The maze of Windows dependencies mentioned by Lettvin – and former Windows chief Jim Allchin when I spoke with him last month – is another thorny issue that needs solving in order for the Windows trains to run more on time.

Allchin said that the Vista team made considerable headway in mapping out the Windows dependencies (and showed off a two-story-high, floor-to-ceiling dependencies map on the wall of Building 27 as evidence) in a way that would simplify Windows development going forward.

An anonymous poster, claiming to be a Windows veteran, posted some more ideas for reducing Windows dependencies in the comments of Lettvin’s blog post.

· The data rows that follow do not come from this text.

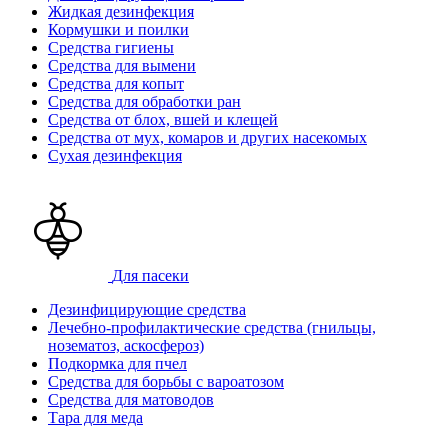
Жидкая дезинфекция
Кормушки и поилки
Средства гигиены
Средства для вымени
Средства для копыт
Средства для обработки ран
Средства от блох, вшей и клещей
Средства от мух, комаров и других насекомых
Сухая дезинфекция
Для пасеки
Дезинфицирующие средства
Лечебно-профилактические средства (гнильцы,
нозематоз, аскосфероз)
Подкормка для пчел
Средства для борьбы с вароатозом
Средства для матоводов
Тара для меда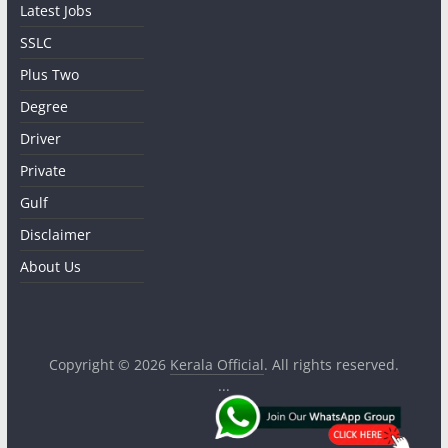
Latest Jobs
SSLC
Plus Two
Degree
Driver
Private
Gulf
Disclaimer
About Us
Copyright © 2026
Kerala Official
. All rights reserved.
...
.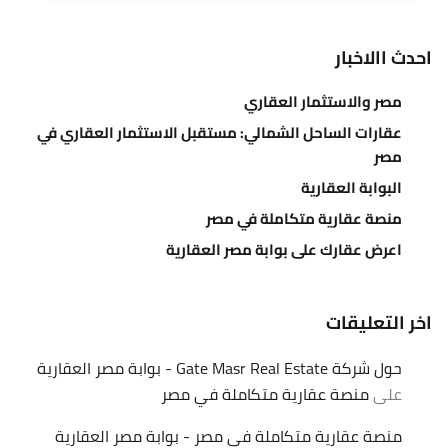
احدث االاخبار
مصر والاستثمار العقاري
عقارات الساحل الشمالي: مستقبل الاستثمار العقاري في
مصر
البوابة العقارية
منصة عقارية متكاملة في مصر
اعرض عقارك على بوابة مصر العقارية
اخر التعليقات
حول شركة Gate Masr Real Estate - بوابة مصر العقارية
على
منصة عقارية متكاملة في مصر
منصة عقارية متكاملة في مصر - بوابة مصر العقارية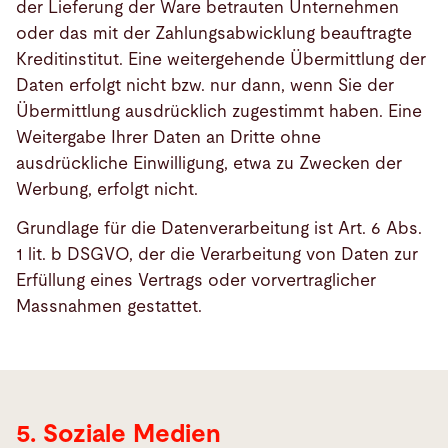
der Lieferung der Ware betrauten Unternehmen
oder das mit der Zahlungsabwicklung beauftragte
Kreditinstitut. Eine weitergehende Übermittlung der
Daten erfolgt nicht bzw. nur dann, wenn Sie der
Übermittlung ausdrücklich zugestimmt haben. Eine
Weitergabe Ihrer Daten an Dritte ohne
ausdrückliche Einwilligung, etwa zu Zwecken der
Werbung, erfolgt nicht.
Grundlage für die Datenverarbeitung ist Art. 6 Abs.
1 lit. b DSGVO, der die Verarbeitung von Daten zur
Erfüllung eines Vertrags oder vorvertraglicher
Soziale
Massnahmen gestattet.
Medien
5. Soziale Medien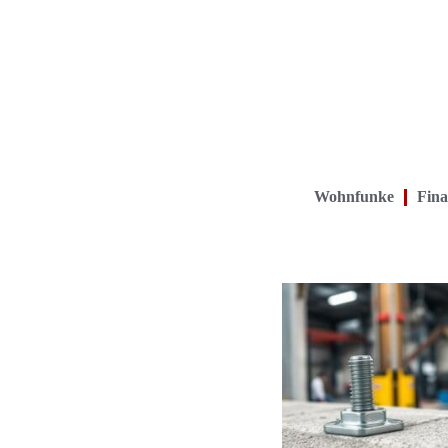
Wohnfunke
Fina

"There are three obvious solutions to this (Windows dependency) problem: 1. federate out the source tree, and pay the forward and reverse integration taxes (primarily delay in finding build breaks), or... 2. remove a large number of the unnecessary dependencies between the various parts of Windows, especially the circular dependencies. 3. Both 1&2"

The poster said option 1 was the winning solution “in large part because it could be executed by a small team over a defined period of time. #2 would have required herding all the Windows developers (and PMs, managers, UI designers...), and is potentially an unbounded problem."

While some Microsoft watchers seem to think Microsoft won’t be able to get a piece of software as big and complex as Windows on the faster (or at least, faster) track, I actually think the Redmondians can do it. Sinofsky mastered the art of delivering a new version of Office like clock-work, every two years. How did he pull this off? He never bit off too big a bite in any one release.

I predict we’ll see more incremental, smaller-bang Windows versions, going forward. Industry-changing promises, ambitious feature sets and revolutionary releases is over for the Windows team. In the new world order, if and when Microsoft wants to deliver radically new -- and potentially risky -- Windows functionality, it can simply add the technology in the form of a Windows Live add-on.

Anyone else see other ways Sinofsky and Co. can make the Windows team more agile?